__To do__:
Print every one of the entries below word for word, leaving out the pictures.

__Dataset excerpts__:
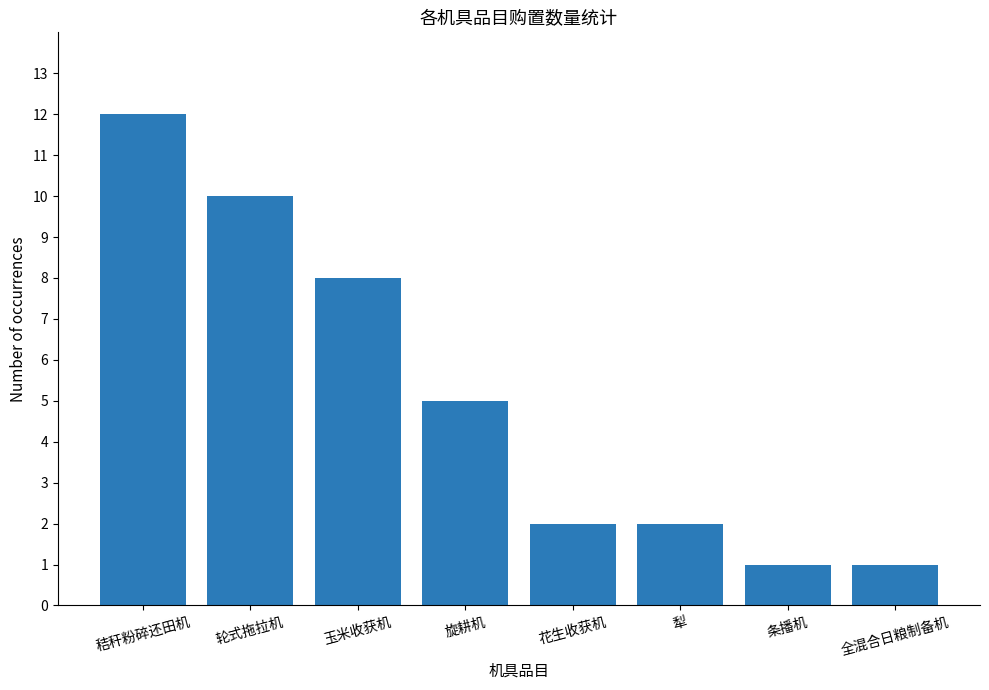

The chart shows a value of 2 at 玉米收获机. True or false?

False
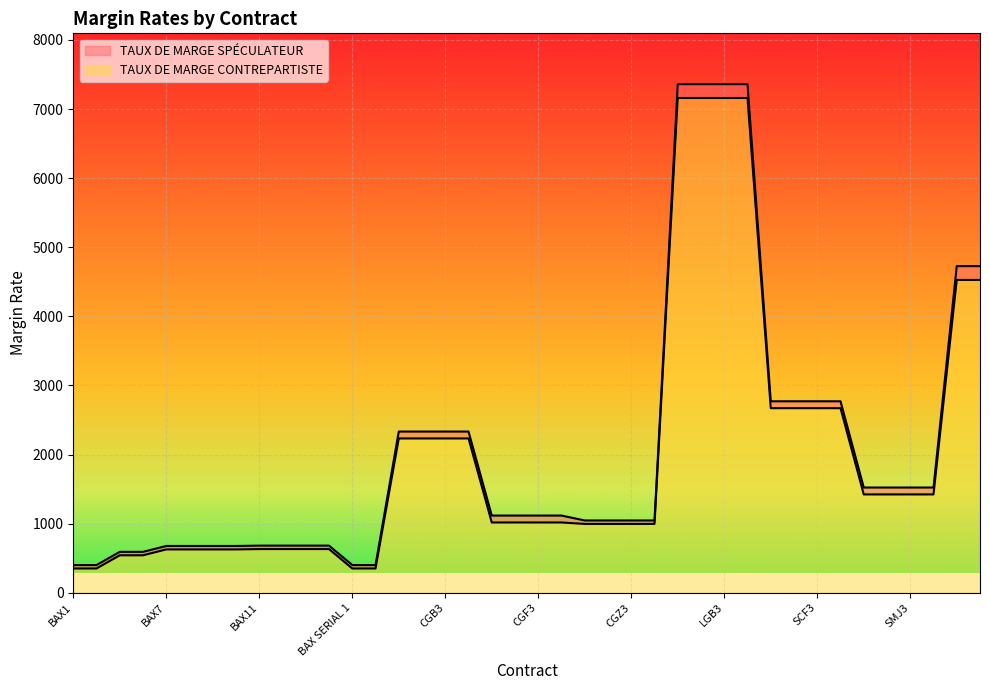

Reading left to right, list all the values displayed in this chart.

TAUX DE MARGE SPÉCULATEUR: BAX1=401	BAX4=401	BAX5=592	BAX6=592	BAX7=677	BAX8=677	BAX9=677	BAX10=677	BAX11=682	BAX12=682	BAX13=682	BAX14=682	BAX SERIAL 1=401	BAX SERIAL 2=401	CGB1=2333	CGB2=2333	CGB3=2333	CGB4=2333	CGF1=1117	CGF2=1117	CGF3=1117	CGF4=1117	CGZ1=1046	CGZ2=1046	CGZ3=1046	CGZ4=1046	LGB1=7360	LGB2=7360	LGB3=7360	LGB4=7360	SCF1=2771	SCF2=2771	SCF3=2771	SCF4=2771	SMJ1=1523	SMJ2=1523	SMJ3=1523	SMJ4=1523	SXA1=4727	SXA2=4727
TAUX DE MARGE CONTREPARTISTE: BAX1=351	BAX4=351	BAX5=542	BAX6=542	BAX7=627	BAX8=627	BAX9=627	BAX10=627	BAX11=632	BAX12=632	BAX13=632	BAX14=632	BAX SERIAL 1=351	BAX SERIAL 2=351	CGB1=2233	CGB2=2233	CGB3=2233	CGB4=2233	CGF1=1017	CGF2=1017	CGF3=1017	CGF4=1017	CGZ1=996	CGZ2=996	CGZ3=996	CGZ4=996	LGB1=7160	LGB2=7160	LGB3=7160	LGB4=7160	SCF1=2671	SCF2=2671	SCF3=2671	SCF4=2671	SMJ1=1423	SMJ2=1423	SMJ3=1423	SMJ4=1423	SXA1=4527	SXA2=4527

__Response to the exercise__:
The chart shows a value of 2 at 玉米收获机. True or false?

False

Reading left to right, list all the values displayed in this chart.

TAUX DE MARGE SPÉCULATEUR: BAX1=401	BAX4=401	BAX5=592	BAX6=592	BAX7=677	BAX8=677	BAX9=677	BAX10=677	BAX11=682	BAX12=682	BAX13=682	BAX14=682	BAX SERIAL 1=401	BAX SERIAL 2=401	CGB1=2333	CGB2=2333	CGB3=2333	CGB4=2333	CGF1=1117	CGF2=1117	CGF3=1117	CGF4=1117	CGZ1=1046	CGZ2=1046	CGZ3=1046	CGZ4=1046	LGB1=7360	LGB2=7360	LGB3=7360	LGB4=7360	SCF1=2771	SCF2=2771	SCF3=2771	SCF4=2771	SMJ1=1523	SMJ2=1523	SMJ3=1523	SMJ4=1523	SXA1=4727	SXA2=4727
TAUX DE MARGE CONTREPARTISTE: BAX1=351	BAX4=351	BAX5=542	BAX6=542	BAX7=627	BAX8=627	BAX9=627	BAX10=627	BAX11=632	BAX12=632	BAX13=632	BAX14=632	BAX SERIAL 1=351	BAX SERIAL 2=351	CGB1=2233	CGB2=2233	CGB3=2233	CGB4=2233	CGF1=1017	CGF2=1017	CGF3=1017	CGF4=1017	CGZ1=996	CGZ2=996	CGZ3=996	CGZ4=996	LGB1=7160	LGB2=7160	LGB3=7160	LGB4=7160	SCF1=2671	SCF2=2671	SCF3=2671	SCF4=2671	SMJ1=1423	SMJ2=1423	SMJ3=1423	SMJ4=1423	SXA1=4527	SXA2=4527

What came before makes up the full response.